In dem nordafrikanischen Land tobt seit Jahren ein Bürgerkrieg. Die
weitgehend machtlose Regierung in Tripolis unter Ministerpräsident
Fajis al-Sarradsch wird dabei von den Truppen des Generals Chalifa
Haftar bedrängt, der in Ostlibyen seine wichtigste Machtbasis hat.
Haftar und Verbündete beherrschen weite Teile des Landes, die
Regierung nur kleine Gebiete im Nordwesten. Al-Sarradsch und Haftar
wollen ebenfalls zur Konferenz kommen. Eine abschließende
Teilnehmerliste gab es bis zum späten Freitagnachmittag aber noch
nicht.

In dem Konflikt unterstützen die Türkei und Katar die Regierung von
Al-Sarradsch.

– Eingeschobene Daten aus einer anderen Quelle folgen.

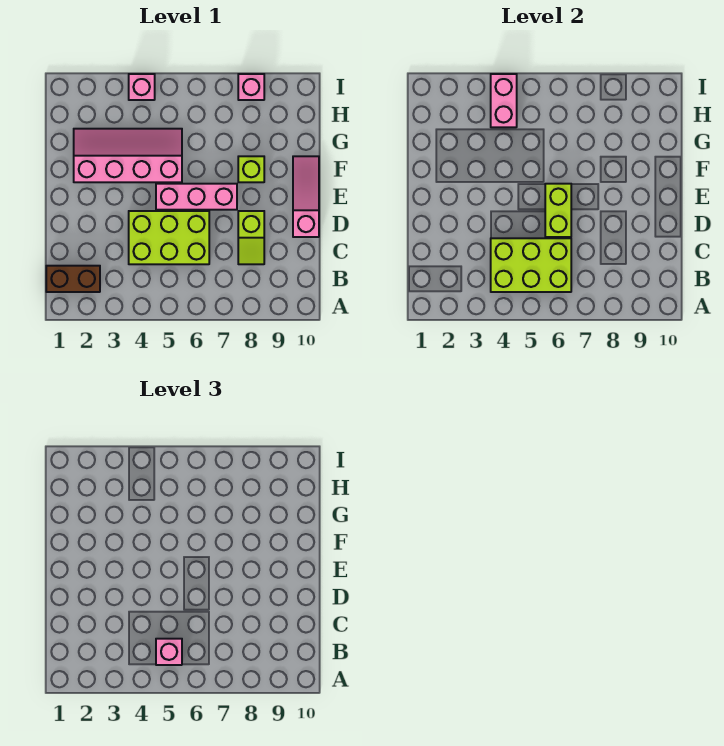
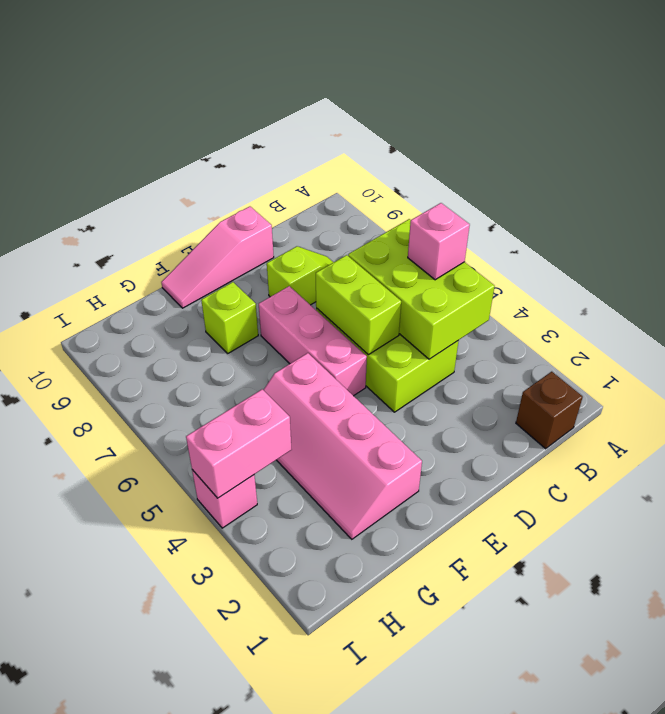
brown brick B1:B2 level 1 -> brown brick B1 level 1
lime brick D6:E6 level 2 -> lime brick D5:D6 level 2
pink brick I8 level 1 -> none

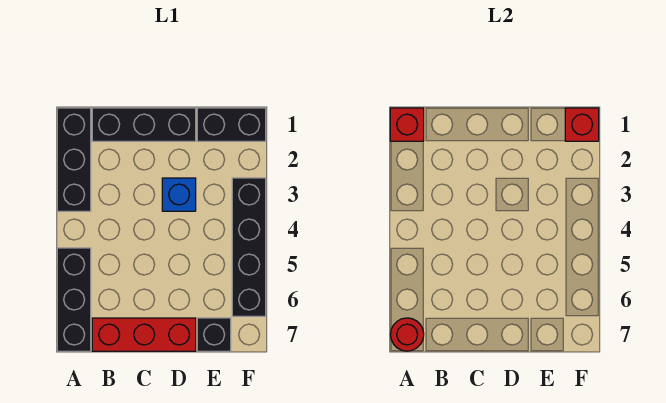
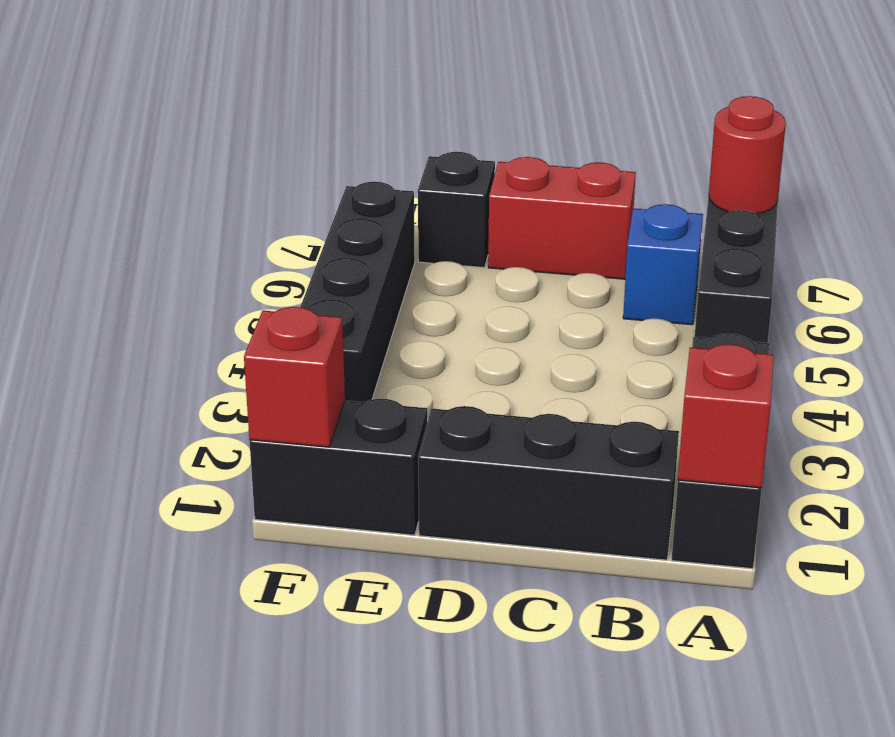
red brick B7:D7 level 1 -> red brick C7:D7 level 1
blue brick D3 level 1 -> blue brick B6 level 1

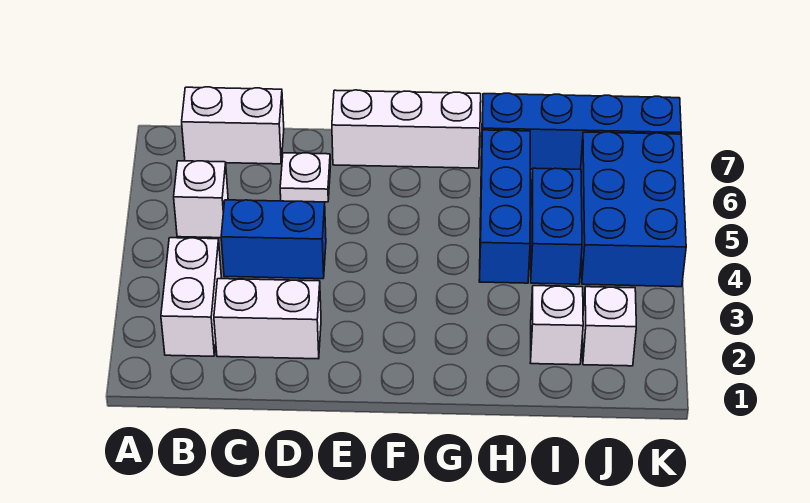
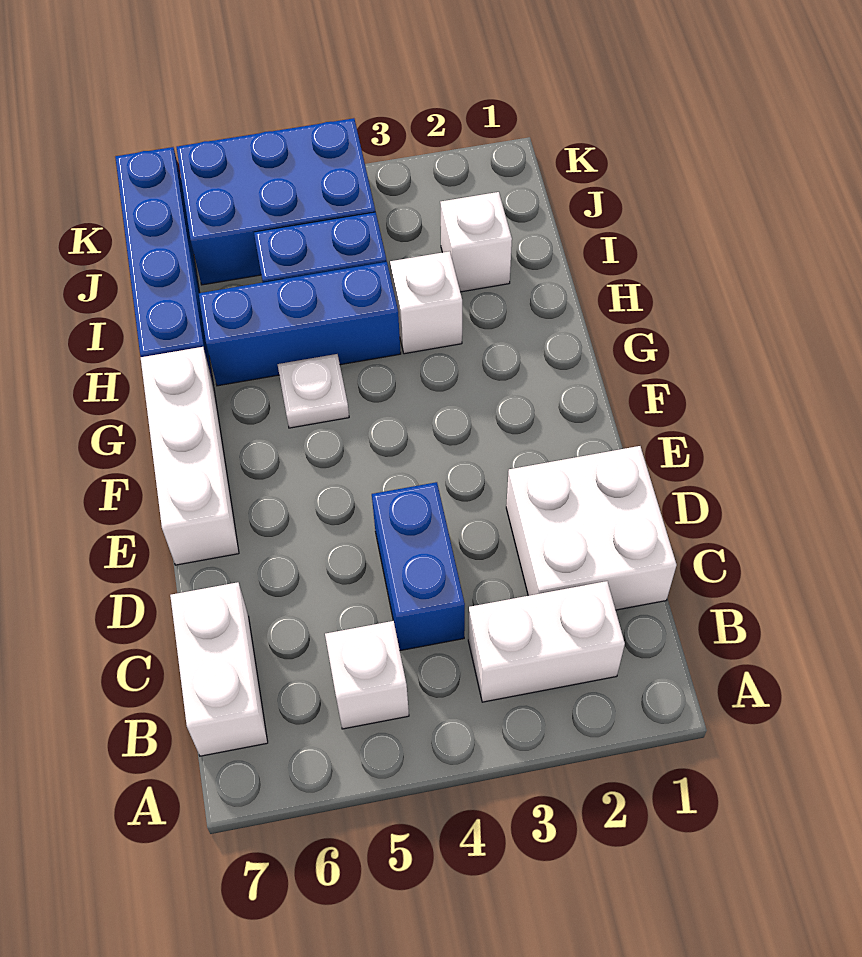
white brick C2:D2 level 1 -> white brick C1:D2 level 1
white plate D6 level 1 -> white plate G5 level 1
white brick J2 level 1 -> white brick H3 level 1

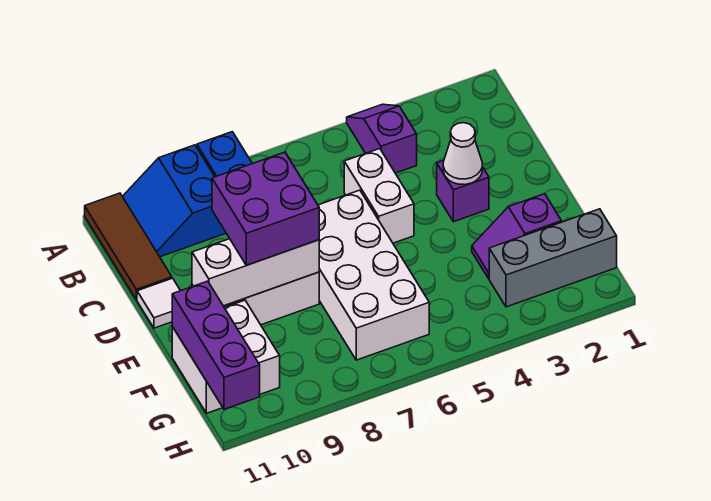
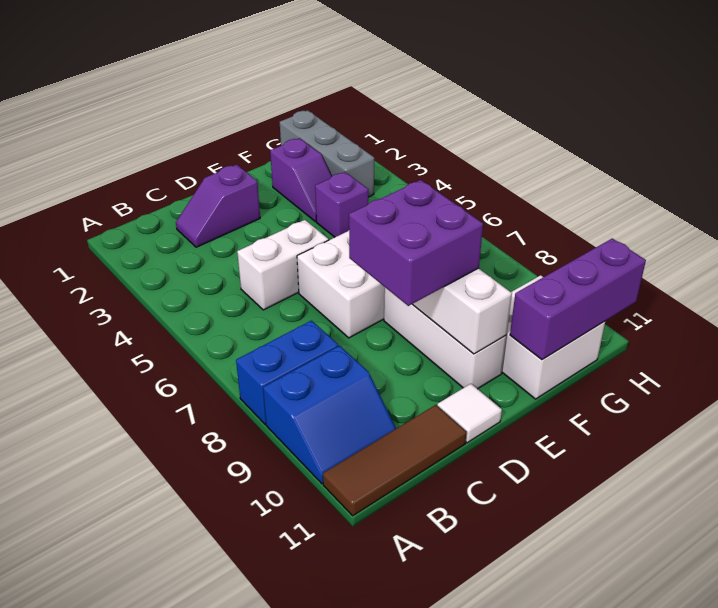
purple slope A4:B4 level 1 top B -> purple slope C2:D2 level 1 top D
purple brick D3 level 1 -> purple brick F4 level 1
white cone D3 level 2 -> none

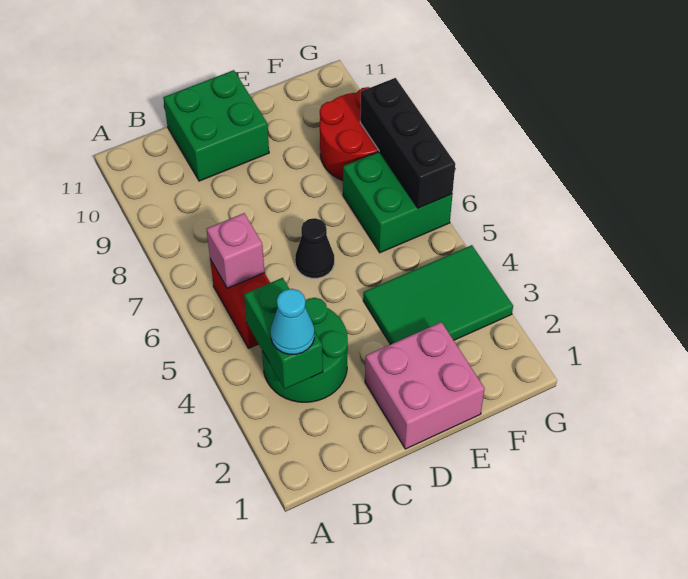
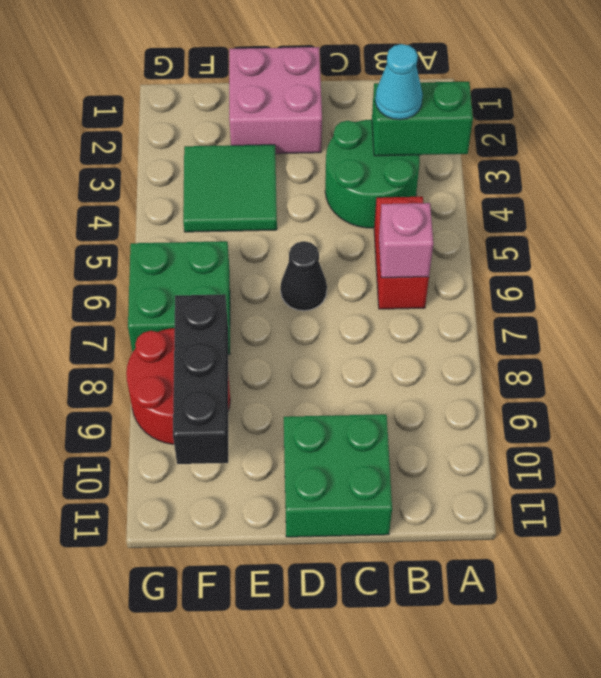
green brick B3:B4 level 2 -> green brick A3:B3 level 2
green tile E3:G4 level 1 -> green tile E3:F4 level 1
black brick G6:G8 level 2 -> black brick F8:F10 level 2

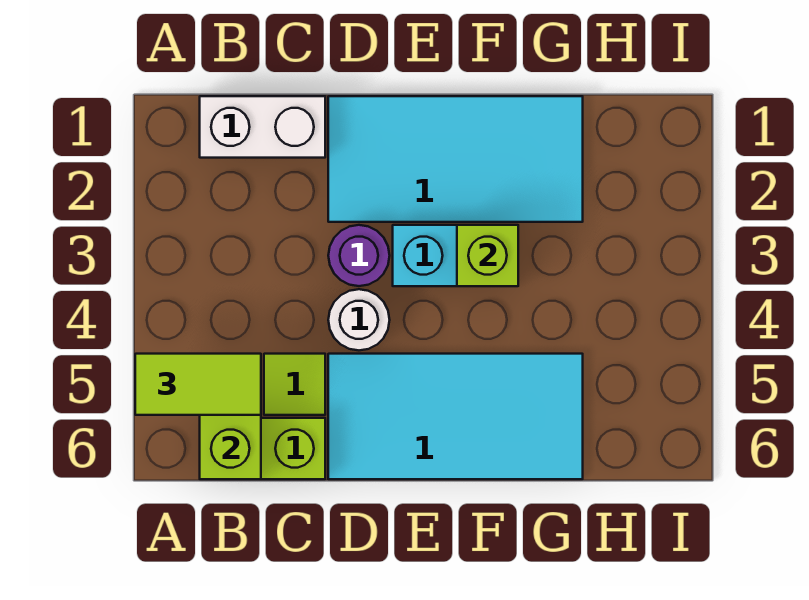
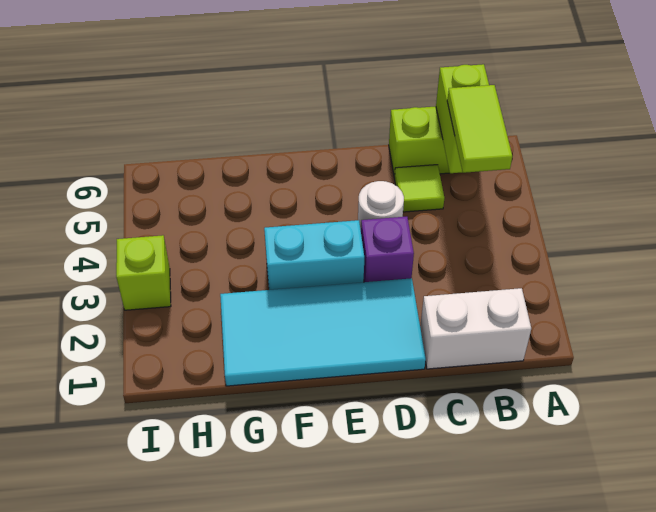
lime tile A5:B5 level 3 -> lime tile B4:B5 level 3
purple round brick D3 level 1 -> purple brick D3 level 1
cyan tile D5:G6 level 1 -> none
lime brick F3 level 2 -> lime brick I3 level 1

Russland, Ägypten, Saudi-Arabien und die Vereinigten
Arabischen Emirate (VAE) stehen hinter Haftar. Borrell beklagte
mangelnden Einfluss der EU in der Libyen-Frage. Dem «Spiegel» sagte
er, zwar hätten Russland und die Türkei eine Waffenruhe für Libyen
vorbereitet. «Das ist potenziell eine gute Nachricht für die Menschen
in Libyen. Aber es ist nicht unbedingt eine Bestätigung von großem
Einfluss der EU.» Borrell forderte von den Europäern, das bestehende
UN-Waffenembargo durchzusetzen. Aktuell sei es «ineffektiv», da es
niemand kontrolliere.

Die Gästeliste der Konferenz sorgt seit Tagen für Unruhe. Zuerst
beschwerte sich Libyens Nachbarland Tunesien, dass es nicht
eingeladen wurde, dann Griechenland. Die Bundesregierung wollte den
Teilnehmerkreis nicht zu groß ziehen und beschränkte sich bei den
Einladungen auf die Länder, die von außen auf den Konflikt einwirken,
zum Beispiel durch Waffenlieferungen oder die Entsendung von
Söldnern.

Athen forderte von der Bundesregierung, bei der Konferenz deutlich
auf die Annullierung eines Abkommens der Türkei mit Tripolis über
Seegrenzen im Mittelmeer zu dringen. «Die EU hat in dieser Sache
bereits klar Position bezogen», sagte Außenminister Nikos Dendias am
Freitag nach seinem Treffen mit Haftar Athen. Mit dem Abkommen teilen
die Türkei und die Tripolis-Regierung Regionen im Mittelmeer unter
sich auf - unter anderem Gebiete, die Griechenland für sich
beansprucht und in denen Rohstoffe vermutet werden. Erdogan hatte
erst am Donnerstag angekündigt, «so schnell wie möglich» mit Such-

und Bohrungsarbeiten zu beginnen.

Haftars Libysche Nationalarmee (LNA) twitterte im Anschluss an die
Gespräche in Athen: «Die Berliner Konferenz wäre ohne die Beteiligung

Griechenlands und Saudi-Arabiens weder politisch korrekt noch
valide.» Die Länder seien direkt betroffene Nationen. Auch Katar soll
nicht glücklich darüber sein, fernbleiben zu müssen.